START Passage to read

I Have No Choice, I Must Keep Moving

We don't have a choice. When we fall, we have to get up again. We have to keep going. We can't just lie there.

I fell yesterday. Don’t worry. I am okay. It’s not fun to fall; it hurts! But it comes with the territory of living with a disability such as mine. I can’t just lie there and have a pity party. No, I have to get up. I have no choice. Yes, I stay still for a moment and assess the damage. I let go of negative emotions surrounding that fall and then look around for a way to get back up again. 99.9% of the time, I fall on my knees, so crawling to a couch to pull me up won’t work. I scoot on my butt to the couch and do reverse arm push-ups or whatever you want to call them. It’s not pretty, but eventually, I do get up. Once I get up on the couch, I do another check, take a deep breath and MOVE. Why?

I know if I just sit there, I’ll get stiffer. The muscles will weaken, I’ll become fearful. Yes, I’m gentle with myself! I’ll take an Advil if I need to. I won’t push myself beyond my pain tolerance. I will sit down between tasks; maybe I’ll sit down during a task. That’s okay. I’ll get there eventually.

END Passage to read

_Work to complete_:
Can you summarize the post about falling and getting back up in two sentences?

START Material supplied

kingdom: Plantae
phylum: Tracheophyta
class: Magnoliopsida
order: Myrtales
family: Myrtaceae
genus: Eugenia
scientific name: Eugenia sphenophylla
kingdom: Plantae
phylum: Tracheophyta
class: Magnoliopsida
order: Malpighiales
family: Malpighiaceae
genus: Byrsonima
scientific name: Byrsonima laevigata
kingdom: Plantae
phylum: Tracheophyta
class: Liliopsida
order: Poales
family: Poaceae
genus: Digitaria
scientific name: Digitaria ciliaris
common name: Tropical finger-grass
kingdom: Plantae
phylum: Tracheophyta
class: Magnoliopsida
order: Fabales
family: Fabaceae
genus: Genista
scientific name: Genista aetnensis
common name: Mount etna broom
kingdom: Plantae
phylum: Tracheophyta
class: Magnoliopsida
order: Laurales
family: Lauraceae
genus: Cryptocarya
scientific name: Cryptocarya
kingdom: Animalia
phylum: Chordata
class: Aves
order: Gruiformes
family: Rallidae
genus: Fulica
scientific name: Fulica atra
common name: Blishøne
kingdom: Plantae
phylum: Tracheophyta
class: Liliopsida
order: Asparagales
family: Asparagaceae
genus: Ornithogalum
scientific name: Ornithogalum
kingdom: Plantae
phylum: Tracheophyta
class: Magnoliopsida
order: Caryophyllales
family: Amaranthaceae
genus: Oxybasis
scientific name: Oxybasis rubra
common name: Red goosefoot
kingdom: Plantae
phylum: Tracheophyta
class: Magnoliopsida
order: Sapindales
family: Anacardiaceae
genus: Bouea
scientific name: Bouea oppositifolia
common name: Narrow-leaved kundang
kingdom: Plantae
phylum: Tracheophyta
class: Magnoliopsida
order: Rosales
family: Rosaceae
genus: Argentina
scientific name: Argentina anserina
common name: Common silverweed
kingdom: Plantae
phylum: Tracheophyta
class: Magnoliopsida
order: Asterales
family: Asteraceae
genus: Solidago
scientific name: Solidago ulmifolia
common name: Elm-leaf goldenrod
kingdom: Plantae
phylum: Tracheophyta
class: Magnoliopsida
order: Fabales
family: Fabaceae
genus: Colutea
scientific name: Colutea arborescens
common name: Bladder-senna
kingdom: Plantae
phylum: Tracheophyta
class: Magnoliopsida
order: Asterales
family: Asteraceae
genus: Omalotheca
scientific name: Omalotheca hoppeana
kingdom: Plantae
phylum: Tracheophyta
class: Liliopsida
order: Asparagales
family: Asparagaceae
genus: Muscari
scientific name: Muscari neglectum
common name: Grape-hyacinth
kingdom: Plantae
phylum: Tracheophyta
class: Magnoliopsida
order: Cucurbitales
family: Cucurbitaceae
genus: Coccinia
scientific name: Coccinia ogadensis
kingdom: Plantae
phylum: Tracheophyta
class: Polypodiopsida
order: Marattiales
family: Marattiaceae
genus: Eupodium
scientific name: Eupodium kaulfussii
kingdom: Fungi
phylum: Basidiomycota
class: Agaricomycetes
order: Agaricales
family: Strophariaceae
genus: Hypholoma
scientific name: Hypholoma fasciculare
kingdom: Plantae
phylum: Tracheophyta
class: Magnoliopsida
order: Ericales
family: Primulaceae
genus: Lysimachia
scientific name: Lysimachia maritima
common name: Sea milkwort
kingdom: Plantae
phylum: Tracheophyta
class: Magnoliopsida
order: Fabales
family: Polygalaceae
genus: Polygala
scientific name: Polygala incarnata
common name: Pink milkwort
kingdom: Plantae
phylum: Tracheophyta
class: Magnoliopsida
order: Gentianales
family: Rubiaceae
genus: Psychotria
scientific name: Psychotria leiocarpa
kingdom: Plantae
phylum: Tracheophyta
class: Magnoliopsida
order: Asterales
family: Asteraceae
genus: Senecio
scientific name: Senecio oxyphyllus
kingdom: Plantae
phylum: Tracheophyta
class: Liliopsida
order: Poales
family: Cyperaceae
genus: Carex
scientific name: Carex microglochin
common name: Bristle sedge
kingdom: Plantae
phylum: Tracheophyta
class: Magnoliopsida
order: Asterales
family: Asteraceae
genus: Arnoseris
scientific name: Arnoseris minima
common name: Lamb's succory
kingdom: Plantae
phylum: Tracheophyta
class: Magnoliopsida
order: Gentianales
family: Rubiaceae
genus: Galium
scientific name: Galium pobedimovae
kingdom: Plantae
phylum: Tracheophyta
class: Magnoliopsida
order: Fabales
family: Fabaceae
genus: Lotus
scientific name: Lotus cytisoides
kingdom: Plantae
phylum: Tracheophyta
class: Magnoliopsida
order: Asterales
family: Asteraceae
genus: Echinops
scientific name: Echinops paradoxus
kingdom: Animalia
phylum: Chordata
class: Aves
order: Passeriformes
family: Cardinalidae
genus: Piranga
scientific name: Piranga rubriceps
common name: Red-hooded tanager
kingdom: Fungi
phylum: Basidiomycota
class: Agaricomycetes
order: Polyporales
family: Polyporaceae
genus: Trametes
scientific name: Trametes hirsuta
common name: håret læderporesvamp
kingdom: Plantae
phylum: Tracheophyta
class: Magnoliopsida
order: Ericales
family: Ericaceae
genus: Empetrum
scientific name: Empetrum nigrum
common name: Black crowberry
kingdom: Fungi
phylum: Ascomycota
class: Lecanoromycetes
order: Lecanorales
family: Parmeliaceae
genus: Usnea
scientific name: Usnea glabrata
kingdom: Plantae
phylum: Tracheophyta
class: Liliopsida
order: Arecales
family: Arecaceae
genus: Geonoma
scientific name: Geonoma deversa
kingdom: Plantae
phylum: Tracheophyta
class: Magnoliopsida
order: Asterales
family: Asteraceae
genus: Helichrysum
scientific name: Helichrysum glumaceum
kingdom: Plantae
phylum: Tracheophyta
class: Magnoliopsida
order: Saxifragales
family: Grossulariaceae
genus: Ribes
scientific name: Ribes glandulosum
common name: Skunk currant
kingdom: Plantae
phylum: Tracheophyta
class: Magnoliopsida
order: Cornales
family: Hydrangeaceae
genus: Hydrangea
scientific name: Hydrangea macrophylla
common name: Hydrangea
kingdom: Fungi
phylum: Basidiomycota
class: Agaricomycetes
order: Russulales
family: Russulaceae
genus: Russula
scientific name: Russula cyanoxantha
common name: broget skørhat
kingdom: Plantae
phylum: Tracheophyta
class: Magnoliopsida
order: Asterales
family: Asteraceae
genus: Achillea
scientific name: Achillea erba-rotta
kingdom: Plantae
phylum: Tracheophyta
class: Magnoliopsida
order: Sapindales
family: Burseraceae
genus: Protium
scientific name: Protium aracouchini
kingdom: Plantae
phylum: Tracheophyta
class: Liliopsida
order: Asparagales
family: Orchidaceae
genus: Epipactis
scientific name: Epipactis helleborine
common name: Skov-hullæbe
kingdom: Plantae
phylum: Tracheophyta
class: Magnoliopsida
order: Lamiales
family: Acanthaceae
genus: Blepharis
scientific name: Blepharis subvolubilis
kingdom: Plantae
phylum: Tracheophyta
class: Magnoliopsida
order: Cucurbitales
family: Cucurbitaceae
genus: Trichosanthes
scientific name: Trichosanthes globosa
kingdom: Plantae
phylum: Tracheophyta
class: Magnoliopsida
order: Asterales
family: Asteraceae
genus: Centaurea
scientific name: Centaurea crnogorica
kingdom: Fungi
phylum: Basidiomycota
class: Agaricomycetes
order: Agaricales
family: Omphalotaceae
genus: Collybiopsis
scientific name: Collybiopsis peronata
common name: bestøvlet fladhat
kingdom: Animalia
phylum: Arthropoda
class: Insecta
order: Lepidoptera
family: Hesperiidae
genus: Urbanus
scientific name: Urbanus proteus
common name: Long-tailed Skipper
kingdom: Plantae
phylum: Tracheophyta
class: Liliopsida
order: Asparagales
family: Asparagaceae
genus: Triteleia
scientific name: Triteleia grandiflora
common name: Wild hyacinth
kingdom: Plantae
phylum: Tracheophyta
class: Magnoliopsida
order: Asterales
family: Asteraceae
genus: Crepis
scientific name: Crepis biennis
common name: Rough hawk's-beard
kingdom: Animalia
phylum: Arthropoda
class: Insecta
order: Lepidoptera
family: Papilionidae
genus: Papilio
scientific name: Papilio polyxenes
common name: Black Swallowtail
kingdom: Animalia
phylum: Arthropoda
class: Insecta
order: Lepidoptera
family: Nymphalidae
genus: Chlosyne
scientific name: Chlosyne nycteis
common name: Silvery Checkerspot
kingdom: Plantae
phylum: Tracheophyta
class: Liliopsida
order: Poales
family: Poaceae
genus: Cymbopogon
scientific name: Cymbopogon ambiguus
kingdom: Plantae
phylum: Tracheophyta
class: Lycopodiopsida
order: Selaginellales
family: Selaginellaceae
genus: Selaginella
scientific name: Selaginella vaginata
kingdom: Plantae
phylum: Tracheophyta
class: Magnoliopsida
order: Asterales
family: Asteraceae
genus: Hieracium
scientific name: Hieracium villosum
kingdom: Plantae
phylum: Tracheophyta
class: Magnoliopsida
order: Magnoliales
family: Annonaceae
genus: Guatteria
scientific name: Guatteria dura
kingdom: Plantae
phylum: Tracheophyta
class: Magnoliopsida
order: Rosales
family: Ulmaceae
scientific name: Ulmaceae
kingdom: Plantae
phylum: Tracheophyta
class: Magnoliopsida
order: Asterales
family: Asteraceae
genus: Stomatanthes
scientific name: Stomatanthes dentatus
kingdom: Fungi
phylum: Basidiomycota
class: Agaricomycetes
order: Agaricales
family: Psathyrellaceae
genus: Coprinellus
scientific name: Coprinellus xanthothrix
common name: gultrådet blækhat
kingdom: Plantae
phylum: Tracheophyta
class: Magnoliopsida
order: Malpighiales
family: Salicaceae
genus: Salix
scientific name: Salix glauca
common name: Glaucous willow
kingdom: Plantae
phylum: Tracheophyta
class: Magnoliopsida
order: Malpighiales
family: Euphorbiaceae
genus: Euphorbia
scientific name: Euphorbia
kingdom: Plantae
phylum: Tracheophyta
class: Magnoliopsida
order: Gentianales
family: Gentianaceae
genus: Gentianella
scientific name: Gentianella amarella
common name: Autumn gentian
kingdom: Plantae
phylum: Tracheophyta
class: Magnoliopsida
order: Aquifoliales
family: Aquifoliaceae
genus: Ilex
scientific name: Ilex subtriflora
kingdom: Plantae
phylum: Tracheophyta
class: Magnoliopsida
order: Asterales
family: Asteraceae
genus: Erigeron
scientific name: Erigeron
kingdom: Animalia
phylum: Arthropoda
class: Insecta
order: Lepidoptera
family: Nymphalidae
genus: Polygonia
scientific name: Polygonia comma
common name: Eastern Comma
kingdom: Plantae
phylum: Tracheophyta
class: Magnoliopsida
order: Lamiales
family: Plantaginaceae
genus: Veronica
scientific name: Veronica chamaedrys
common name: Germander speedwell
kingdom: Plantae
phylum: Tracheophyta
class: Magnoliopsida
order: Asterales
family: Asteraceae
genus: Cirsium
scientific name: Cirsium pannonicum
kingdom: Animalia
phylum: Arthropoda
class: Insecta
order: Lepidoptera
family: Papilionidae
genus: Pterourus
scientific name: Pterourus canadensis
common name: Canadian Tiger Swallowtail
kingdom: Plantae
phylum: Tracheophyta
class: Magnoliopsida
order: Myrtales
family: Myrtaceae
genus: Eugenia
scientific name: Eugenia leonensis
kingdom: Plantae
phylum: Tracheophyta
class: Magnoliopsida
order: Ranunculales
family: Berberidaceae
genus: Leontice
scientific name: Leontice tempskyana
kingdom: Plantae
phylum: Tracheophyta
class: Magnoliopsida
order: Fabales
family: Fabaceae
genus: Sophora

END Material supplied

_Reply_:
The writer, who lives with a disability, fell yesterday and explains that falling hurts but lying there isn't an option, so after pausing to assess the damage and let go of negative emotions, the writer scoots to the couch and pushes up to get off the floor. The writer then keeps moving because sitting still would bring stiffness, weaker muscles and fear, but stays gentle by taking an Advil if needed, not pushing beyond pain tolerance, and sitting down between or during tasks.